The MFA remains a fantastic museum. Yes, they had trendy contemporary exhibits of some guy's photos of the British royal family and then art photographs of all sorts of celebrities, but after that, you can walk upstairs and spend your time with rooms full of John Singleton Copley and John Singer Sargent, and one amazing gallery that gathers wonderful Gauguins, Monets, Caillebotes, Van Goghs, Rouaults, Degas, Renoirs, and more, all in the same place.

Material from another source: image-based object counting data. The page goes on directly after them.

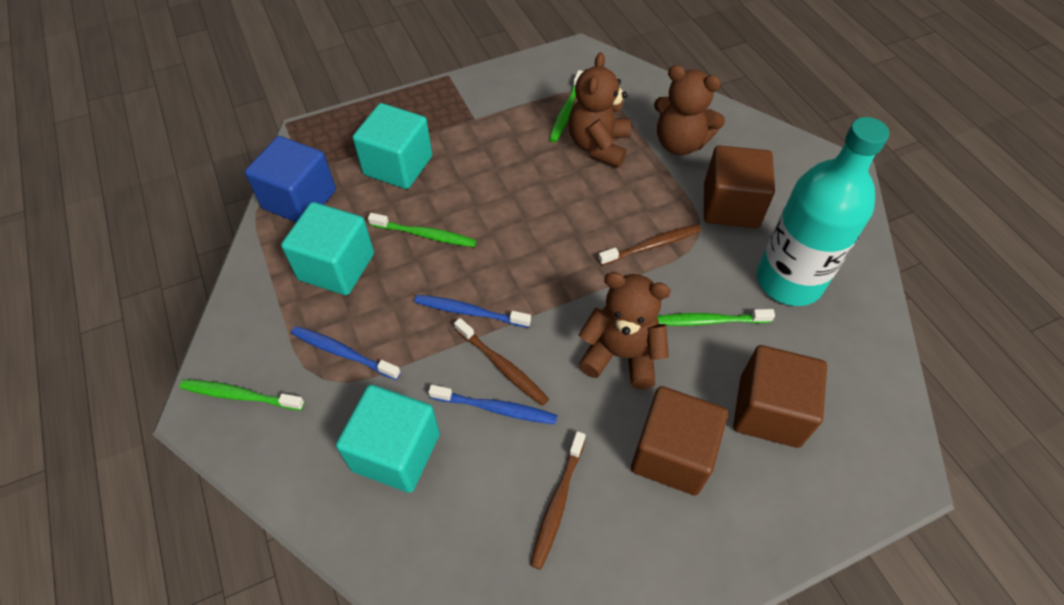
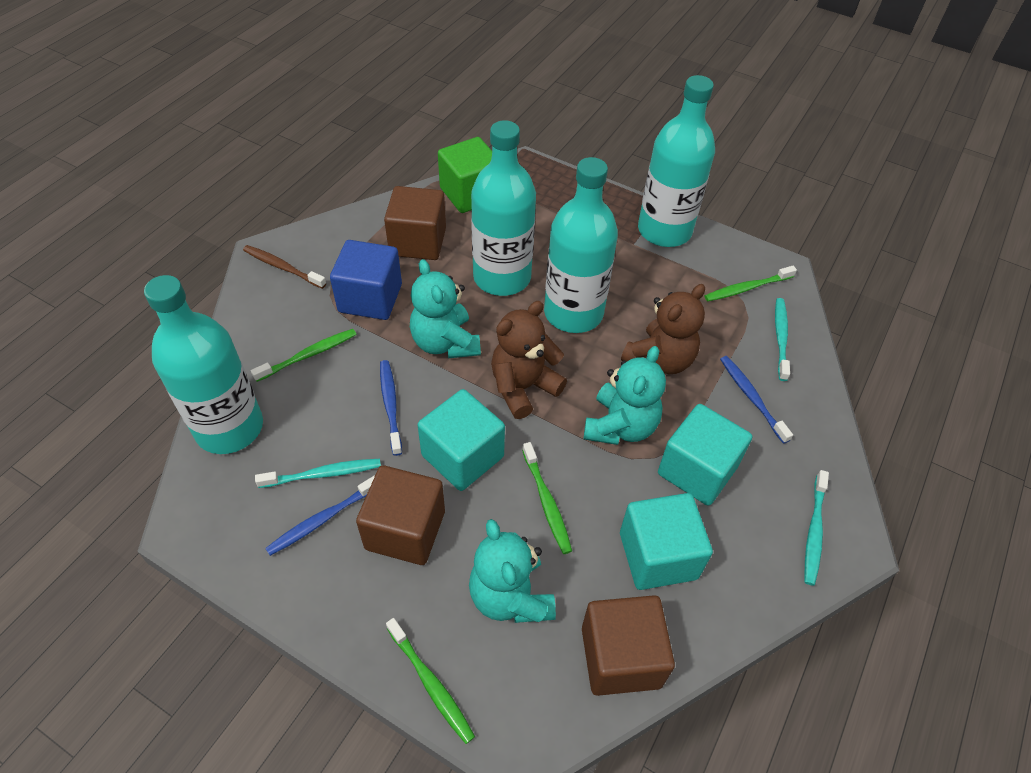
brown teddy bear: [569,52,631,168] [578,272,671,389] [654,65,725,155] = 3 -> [491,301,567,419] [621,284,705,374] = 2
brown toothbrush: [454,318,549,406] [530,431,586,570] [598,224,701,266] = 3 -> [243,245,326,289] = 1
green cube: none = 0 -> [438,137,492,213] = 1
turquoise bottle: [757,117,889,306] = 1 -> [144,275,263,454] [471,120,536,296] [544,157,618,333] [638,75,715,247] = 4
turquoise teddy bear: none = 0 -> [410,259,481,358] [469,519,556,623] [584,346,666,445] = 3
turquoise toothbrush: none = 0 -> [255,459,381,488] [775,298,790,381] [805,470,829,586] = 3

They're not just examples--they are great pictures, some of the Monet haystacks and views of the Rouen cathedral, for example, or one of Van Gogh's last paintings in Auvers. I always enjoy seeing the Gilbert Stuarts of George and Martha than we used to have on trading cards when I was growing up, and the one that was used for the dollar bill, too. And there's one of Washington on a boat that has it all over the famous Leutze in the Met in New York.

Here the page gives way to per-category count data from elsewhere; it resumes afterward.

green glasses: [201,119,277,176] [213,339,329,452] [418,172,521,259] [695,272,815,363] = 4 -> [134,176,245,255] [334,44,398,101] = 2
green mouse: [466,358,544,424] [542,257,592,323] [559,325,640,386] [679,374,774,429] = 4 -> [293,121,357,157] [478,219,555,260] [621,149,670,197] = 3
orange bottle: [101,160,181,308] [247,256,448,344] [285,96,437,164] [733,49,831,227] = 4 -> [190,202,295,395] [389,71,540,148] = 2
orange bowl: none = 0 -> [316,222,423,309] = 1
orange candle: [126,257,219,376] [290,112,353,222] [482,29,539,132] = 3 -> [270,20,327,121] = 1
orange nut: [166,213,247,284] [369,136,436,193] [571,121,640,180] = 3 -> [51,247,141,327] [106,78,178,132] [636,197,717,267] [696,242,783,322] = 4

What the Museum of Fine Arts has in common with the other great museums of the world is depth--their American collection has the early people like the Peales and then the Luminists and Winslow Homer. So too with their European section--you follow the development right from the Renaisssance through Delacroix and Titian and Velasquez and then a gallery of all the great Brits--Reynolds and Gainsborough and Ramsey and Van Dyck. All are surrounded by plenty of their less-renowned contemporaries that gives depth and texture to the whole experience.
I did like one temporary exhibition--one of European posters that made me realize how for so many years the poster was a key factor in publicity and was produced by so many greats and near-greats. And it was complemented by a show featuring a great collection of post cards--most featuring Parisian scenes but produced by specialty printers in Germany. There's good contemporary galleries as well--where the curators make their bets on what work being done now is likely to endure.